According to McNeil, those who managed to stay safe on board the USS Achernar did so because they responded as trained for contingency.

“The ship caught on fire and it was listing,” he remembers. “Just for a moment, somebody thought we ought to abandon ship, but they stopped that idea right away. We had lost 56 fire and damage control people who were trained to fight the fires, because they were the ones nearest the explosion. Six or eight of them were killed, the rest of them were severely wounded or maimed. But [others] were able to right the ship and put out the fires. It was just incredible the way that people… responded very well. In the month to come while under nightly attack, [the crew] even improvised booms so that the ship could fulfill its mission.”

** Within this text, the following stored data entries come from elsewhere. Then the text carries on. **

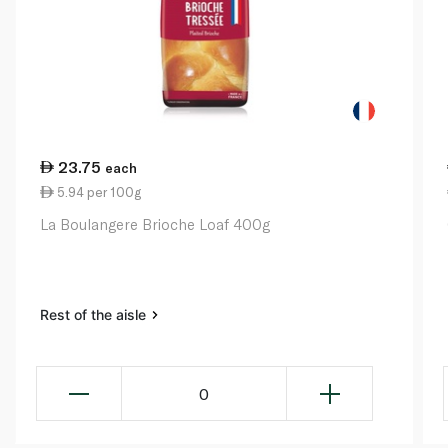
23.75
each
5.94 per 100g
La Boulangere Brioche Loaf 400g
Rest of the aisle
0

Upon coming home to San Diego when the war ended, McNeil returned to San Diego State University under the GI Bill to complete his bachelor’s and master’s degrees in English, as well as to earn his lifetime teaching credential. He achieved his doctorate in curriculum and instruction at Columbia University and embarked on a teaching career, which included establishing a new combination junior-senior high school in San Diego in 1947 and teaching history, science, English, and social studies to the children of families that had migrated west since the Depression.

Called back to service at the beginning of the Korean War, McNeil was assigned to the staff of Admiral James Doyle, Sr., commander of Amphibious Group One. His first assignment was to create a war diary to record all units, equipment, and artillery under the admiral’s command in Korea. McNeil recounts with humor the fact that his teaching experience up until that point had not prepared him for the exacting style of writing that was required.

“I didn’t know anything about writing a war diary [so] I wrote a narrative of what was happening in our sectors,” McNeil says. “We had to monitor submarines and the air; (Gen. Douglas) MacArthur was in charge of the whole arena. I turned in what I thought was a war diary and they were upset. They said, ‘You taught English, we thought you could write a war diary.’ So I learned the correct way to write it quickly – in 24 hours, to be exact.”

McNeil earned four battle stars for his duty on board USS Achernar, USS New York, and MS Stephen Field, and retired from the military after serving as commander of the Underwater Demolition Team in the Navy Reserves. Joining the faculty at UCLA in 1956, he presided as co-director of Teacher Education along with Professor Jesse Bond. McNeil taught curriculum and instruction, specializing in the advancement of literacy, mathematics, and educational evaluation. In addition, his interest in the development of bilingual materials led him to work as a consultant with schools throughout the United States, Jamaica, Nicaragua, Guatemala, and Mexico.

While the perils of war could not be compared to an academic career, McNeil maintains that he has applied elements of his combat experience to his work in elementary and higher education, which spans more than seven decades. When asked how his military experiences influenced his career in education, McNeil stated that the most valuable thing he learned was that, “A new situation doesn’t frighten you too much.”

“The one thing you know is that you’re on borrowed time, always,” he says of making decisions while in combat or in the academic world. “You realize it’s just the luck of the draw that you’re even here. Whatever happens – you can’t take it so seriously.”

McNeil also emphasized the value of collaboration – in battle as well as in academia.

“I became accepting of those who are very different from me,” notes McNeil. “I’ve come to value them. I like the variation and the controversies in people. There are so many great people who have their individual ways of making something work. I saw that it’s not just on me – it’s about [working] with others’ knowledge and piggybacking on their good sense and competency.

“Those are probably the lessons I got out of Normandy and Okinawa,” McNeil observes. “Nothing would have succeeded if only a few had been making the decisions on that ship. It had to be inclusive. And whether it’s a ship or a school, everybody’s got to be open to different ideas.”